PAGE EXCERPT:
(begin)

In the case of the classification of the stages for a separate subject we will use 4-fold LabelKFold crossvalidation which means that we always separate one subject as a validation set and use the rest of the data as a train set.


In [None]:
from sklearn import ensemble
from sklearn import metrics
from sklearn.tree import DecisionTreeClassifier
from sklearn.model_selection import cross_val_predict
from sklearn.model_selection import RandomizedSearchCV
from sklearn.model_selection import train_test_split
from scipy.stats import randint as sp_randint
from sklearn.cross_validation import LabelKFold
from sklearn.metrics import confusion_matrix
import itertools

### Load all the features
If no precomputed feature files are available, run the feature_extractor.py to get the feature files. In contrast to the feature extraction above, this includes all subjects.

In [None]:
# get the feature and target table
features = pd.read_csv("../data/precomputed_features/features_3sec.csv")

(end)

Stored entries:
(begin)

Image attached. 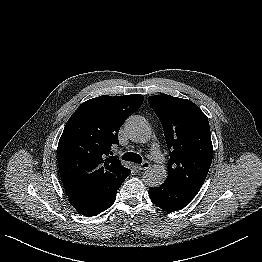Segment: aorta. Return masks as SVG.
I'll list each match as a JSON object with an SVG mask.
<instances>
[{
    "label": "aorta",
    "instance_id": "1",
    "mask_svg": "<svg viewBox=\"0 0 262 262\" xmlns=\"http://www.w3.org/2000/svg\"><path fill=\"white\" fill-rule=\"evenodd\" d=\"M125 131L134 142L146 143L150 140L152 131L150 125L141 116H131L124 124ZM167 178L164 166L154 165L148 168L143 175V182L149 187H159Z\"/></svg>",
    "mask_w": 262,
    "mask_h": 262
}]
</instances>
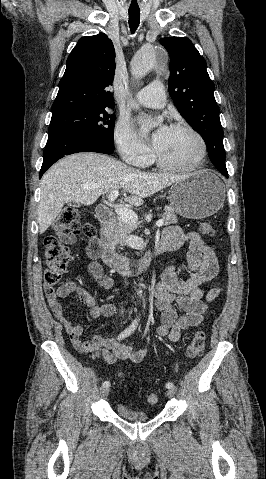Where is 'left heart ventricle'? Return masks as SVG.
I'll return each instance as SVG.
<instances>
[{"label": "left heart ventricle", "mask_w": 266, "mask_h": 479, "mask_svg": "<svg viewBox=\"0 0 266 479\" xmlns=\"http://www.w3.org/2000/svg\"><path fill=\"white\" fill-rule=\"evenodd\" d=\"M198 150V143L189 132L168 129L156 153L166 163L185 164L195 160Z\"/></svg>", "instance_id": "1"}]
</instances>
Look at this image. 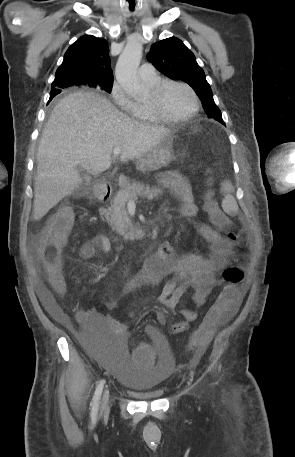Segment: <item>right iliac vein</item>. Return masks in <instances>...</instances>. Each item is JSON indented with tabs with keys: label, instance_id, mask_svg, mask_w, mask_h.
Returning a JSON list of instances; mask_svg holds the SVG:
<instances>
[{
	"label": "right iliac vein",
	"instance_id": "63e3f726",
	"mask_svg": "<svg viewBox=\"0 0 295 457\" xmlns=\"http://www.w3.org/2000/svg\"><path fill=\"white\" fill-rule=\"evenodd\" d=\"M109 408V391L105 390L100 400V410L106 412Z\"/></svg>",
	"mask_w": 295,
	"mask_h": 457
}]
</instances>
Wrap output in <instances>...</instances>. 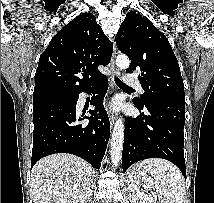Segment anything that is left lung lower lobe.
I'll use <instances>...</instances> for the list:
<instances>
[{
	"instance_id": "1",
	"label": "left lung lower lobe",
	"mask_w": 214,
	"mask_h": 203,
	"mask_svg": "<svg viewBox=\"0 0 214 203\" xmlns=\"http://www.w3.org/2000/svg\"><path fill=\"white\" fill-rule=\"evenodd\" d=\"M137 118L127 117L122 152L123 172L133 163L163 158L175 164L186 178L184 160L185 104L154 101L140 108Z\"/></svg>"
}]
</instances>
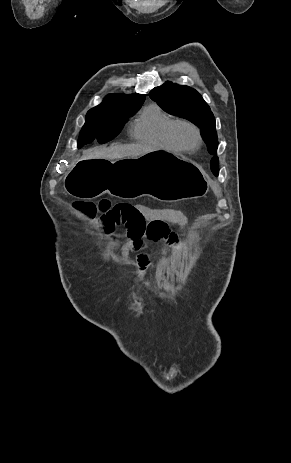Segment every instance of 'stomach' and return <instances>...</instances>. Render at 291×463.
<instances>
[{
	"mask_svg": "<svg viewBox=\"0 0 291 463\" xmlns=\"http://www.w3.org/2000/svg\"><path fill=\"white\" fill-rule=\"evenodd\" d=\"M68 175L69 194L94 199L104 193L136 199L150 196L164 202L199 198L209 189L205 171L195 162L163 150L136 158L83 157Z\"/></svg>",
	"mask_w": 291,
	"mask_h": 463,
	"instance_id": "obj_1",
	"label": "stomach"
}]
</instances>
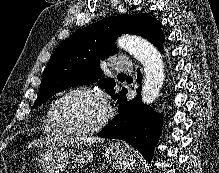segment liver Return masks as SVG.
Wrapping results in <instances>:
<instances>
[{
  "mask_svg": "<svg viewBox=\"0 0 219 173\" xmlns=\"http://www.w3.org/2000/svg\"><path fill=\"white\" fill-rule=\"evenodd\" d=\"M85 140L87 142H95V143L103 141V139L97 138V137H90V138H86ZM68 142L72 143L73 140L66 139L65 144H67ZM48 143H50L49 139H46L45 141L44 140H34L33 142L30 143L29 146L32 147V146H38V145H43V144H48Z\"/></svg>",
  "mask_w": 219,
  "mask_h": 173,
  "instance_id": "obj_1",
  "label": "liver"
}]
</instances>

(end)

JOBS:
**a.** In the notebook excerpt, answer these:
(i) How many folds does the LabelKFold crossvalidation use?
(ii) Which script should be run if no precomputed feature files are available?
(iii) Which file path does the code pass to pd.read_csv to load the features?
**b.** Copy the section of the notebook excerpt that opens with the words containing "### Load all" and closes with "includes all subjects.".

SOLUTION SET:
**a.**
(i) 4
(ii) feature_extractor.py
(iii) "../data/precomputed_features/features_3sec.csv"

**b.**
### Load all the features
If no precomputed feature files are available, run the feature_extractor.py to get the feature files. In contrast to the feature extraction above, this includes all subjects.